Honestly Sales Engine is no joke. For the newly minted developer it’s a monster of a project. Just reading the project spec may intimidate the best of us! Sales Engine is a data reporting tool. The data is merchant transactions, and it is plentiful. Six massive CSV files have to be parsed, over 12 classes have to been built, hundreds of methods have to be created, object relationships and responsibilities have to be established, and most difficult of all “Business Intelligence.” Biz intel includes calculating merchant revenue for successful transactions, determining most profitable merchant(s), determining the customer(s) that spends the most money at a specific merchant, determining what day the merchant was most profitable and on and on it goes until you get dizzy and want to vomit!

My first time tackling Sales Engine was a blur. I hardly understood how to complete the first section, Relationships. My partner was much better than me and took the reigns on pretty much the whole project. I didn’t want to hold her back because their was a time restraint and not passing sales engine meant we could potentially work on extensions(you really don’t want to know) over our break or just not advance to module 2.

The last week of the module I took my first final assessment. I failed, pretty epically in fact! The challenge was to implement an extension to a fairly simple Scrabble program. My accessor wasn’t really giving me too many clues and by the time I got comfortable with where I was heading we ran out of time. Can’t hate, I knew I had the skill to solve the problem I just approached it wrong. Turing gives you another opportunity to take the final assessment and if you don’t pass the second time you have an option to re-take the whole module.

After the first assessment I got to thinking.
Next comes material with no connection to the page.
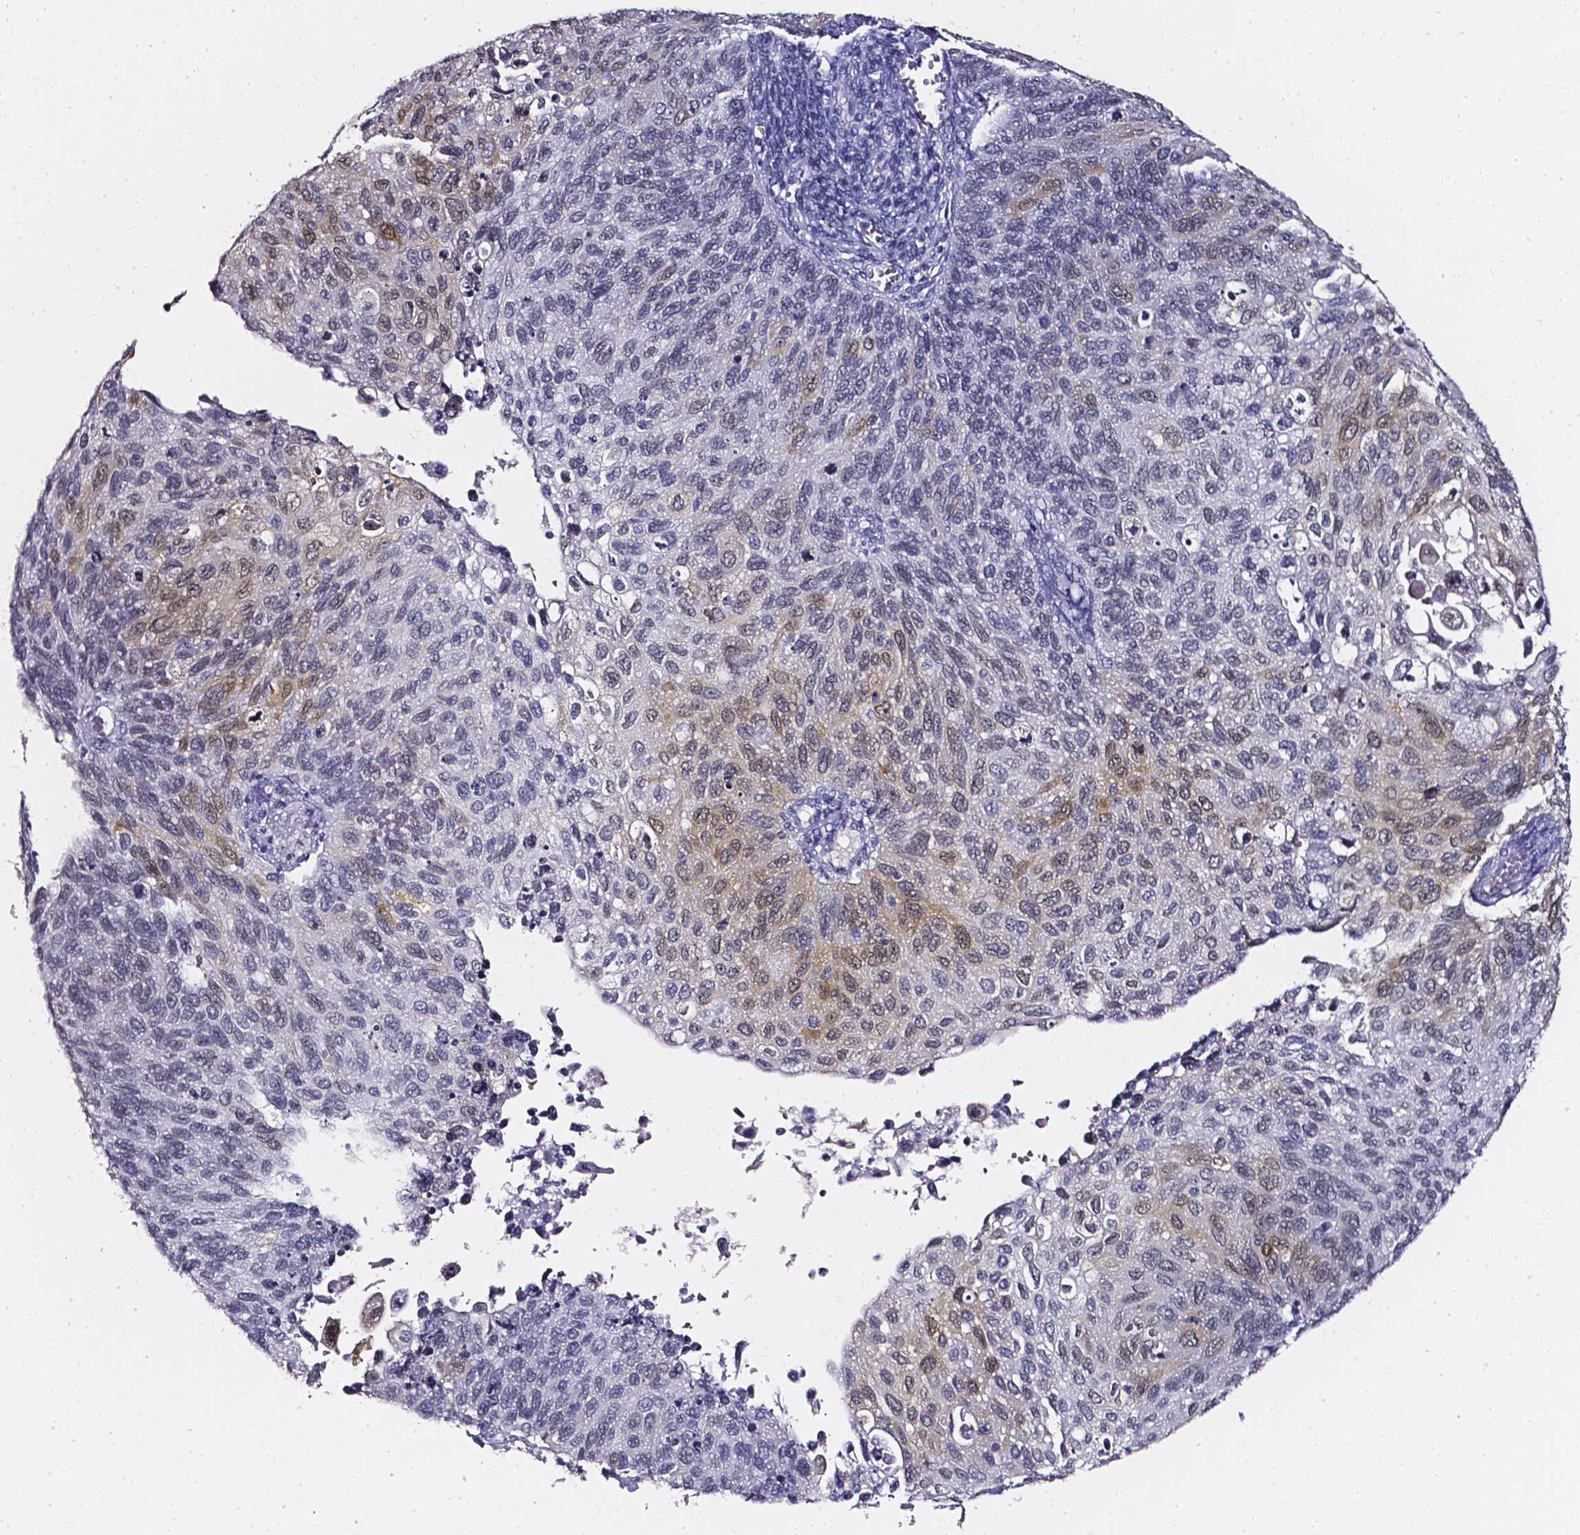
{"staining": {"intensity": "moderate", "quantity": "<25%", "location": "cytoplasmic/membranous,nuclear"}, "tissue": "cervical cancer", "cell_type": "Tumor cells", "image_type": "cancer", "snomed": [{"axis": "morphology", "description": "Squamous cell carcinoma, NOS"}, {"axis": "topography", "description": "Cervix"}], "caption": "Moderate cytoplasmic/membranous and nuclear expression for a protein is identified in about <25% of tumor cells of squamous cell carcinoma (cervical) using immunohistochemistry.", "gene": "AKR1B10", "patient": {"sex": "female", "age": 70}}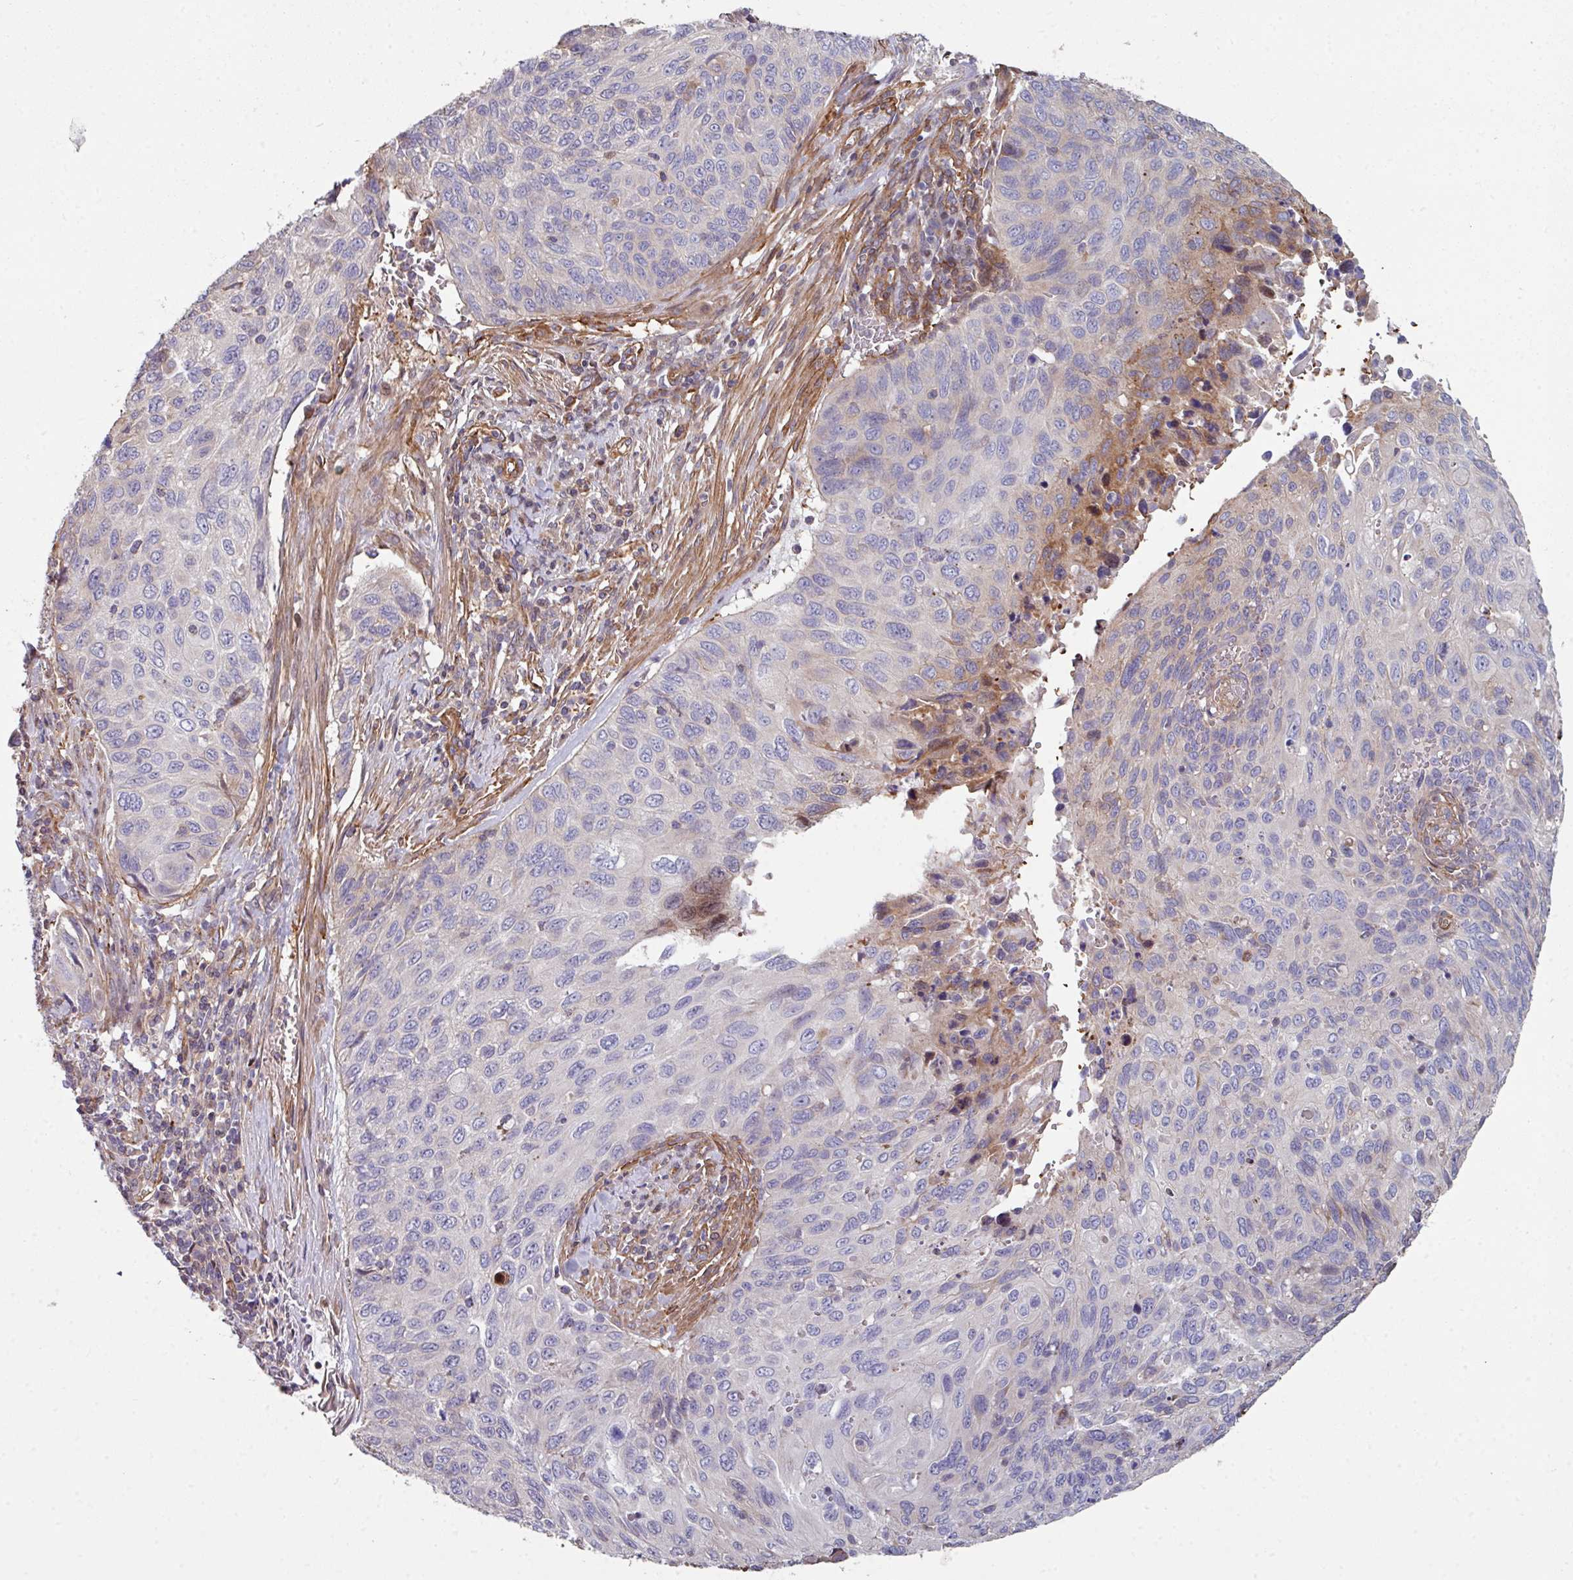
{"staining": {"intensity": "negative", "quantity": "none", "location": "none"}, "tissue": "cervical cancer", "cell_type": "Tumor cells", "image_type": "cancer", "snomed": [{"axis": "morphology", "description": "Squamous cell carcinoma, NOS"}, {"axis": "topography", "description": "Cervix"}], "caption": "Immunohistochemistry (IHC) of human cervical cancer (squamous cell carcinoma) demonstrates no positivity in tumor cells.", "gene": "ANO9", "patient": {"sex": "female", "age": 70}}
Am I ready to move on to module 2? Do I feel comfortable with my Ruby skills? What is the minimum? If I pass the assessment the second time do I deserve to move on to Module 2 when I can’t even complete half of Sales Engine by myself? Did I come here to just barely squeeze through the cracks and graduate as an average bottom of my class programmer? I thought about all this for the next few days leading up to my second assessment and decided regardless what happens I’m going to retake module 1. I felt very confident that if I retake the module I would improve tremendously and struggle less throughout the rest of the program. Interestingly I wasn’t the only one in my cohort who felt this way, 5 classmates chose to retake the module. That’s 25% of the class!

I told Jeff I’m contemplating re-taking the module and he asked me wether I even wanted to take the assessment again. I said Yes. I somehow had an A-Ha moment that last week and started to better grasp Enumerables, and I felt like if I’m going to re-take the whole module I prefer it to be by choice. I ended up passing with flying colors the second time around and felt good about myself. I knew I wasn’t completely hopeless. With a clear head I packed my bags that weekend for a week long surf trip to Nicaragua.